Your objective >>
Reproduce each line of the items below verbatim, leaving out the pictures.

(Collected data entries)
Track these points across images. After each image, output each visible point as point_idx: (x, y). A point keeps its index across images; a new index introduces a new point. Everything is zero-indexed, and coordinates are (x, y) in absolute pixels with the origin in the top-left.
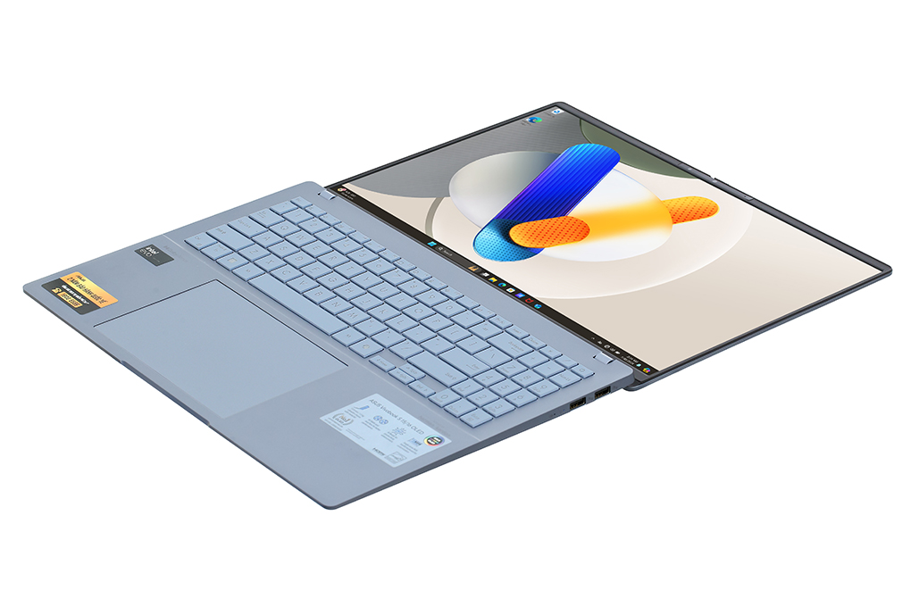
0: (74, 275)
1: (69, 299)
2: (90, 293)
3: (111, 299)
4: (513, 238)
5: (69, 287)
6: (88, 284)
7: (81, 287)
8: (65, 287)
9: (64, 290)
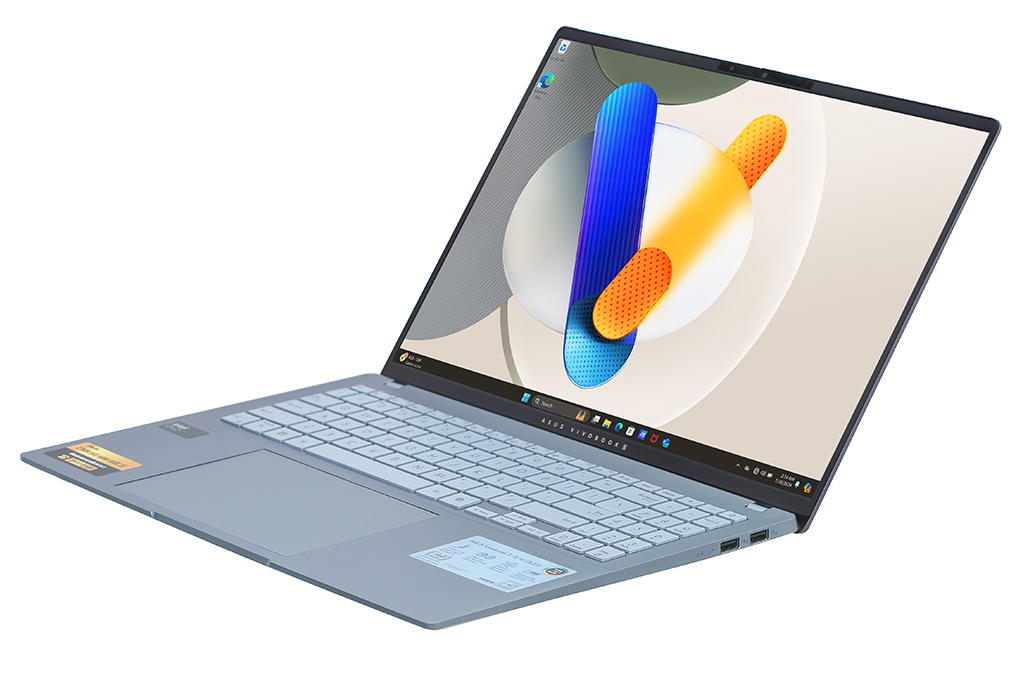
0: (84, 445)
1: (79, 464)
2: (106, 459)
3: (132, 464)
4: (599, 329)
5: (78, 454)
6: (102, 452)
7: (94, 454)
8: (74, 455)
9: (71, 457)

Response area >>
Track these points across images. After each image, output each visible point as point_idx: (x, y). A point keeps its index across images; a new index introduces a new point. Everything is zero-indexed, and coordinates are (x, y) in absolute pixels with the origin in the top-left.
0: (74, 275)
1: (69, 299)
2: (90, 293)
3: (111, 299)
4: (513, 238)
5: (69, 287)
6: (88, 284)
7: (81, 287)
8: (65, 287)
9: (64, 290)
0: (84, 445)
1: (79, 464)
2: (106, 459)
3: (132, 464)
4: (599, 329)
5: (78, 454)
6: (102, 452)
7: (94, 454)
8: (74, 455)
9: (71, 457)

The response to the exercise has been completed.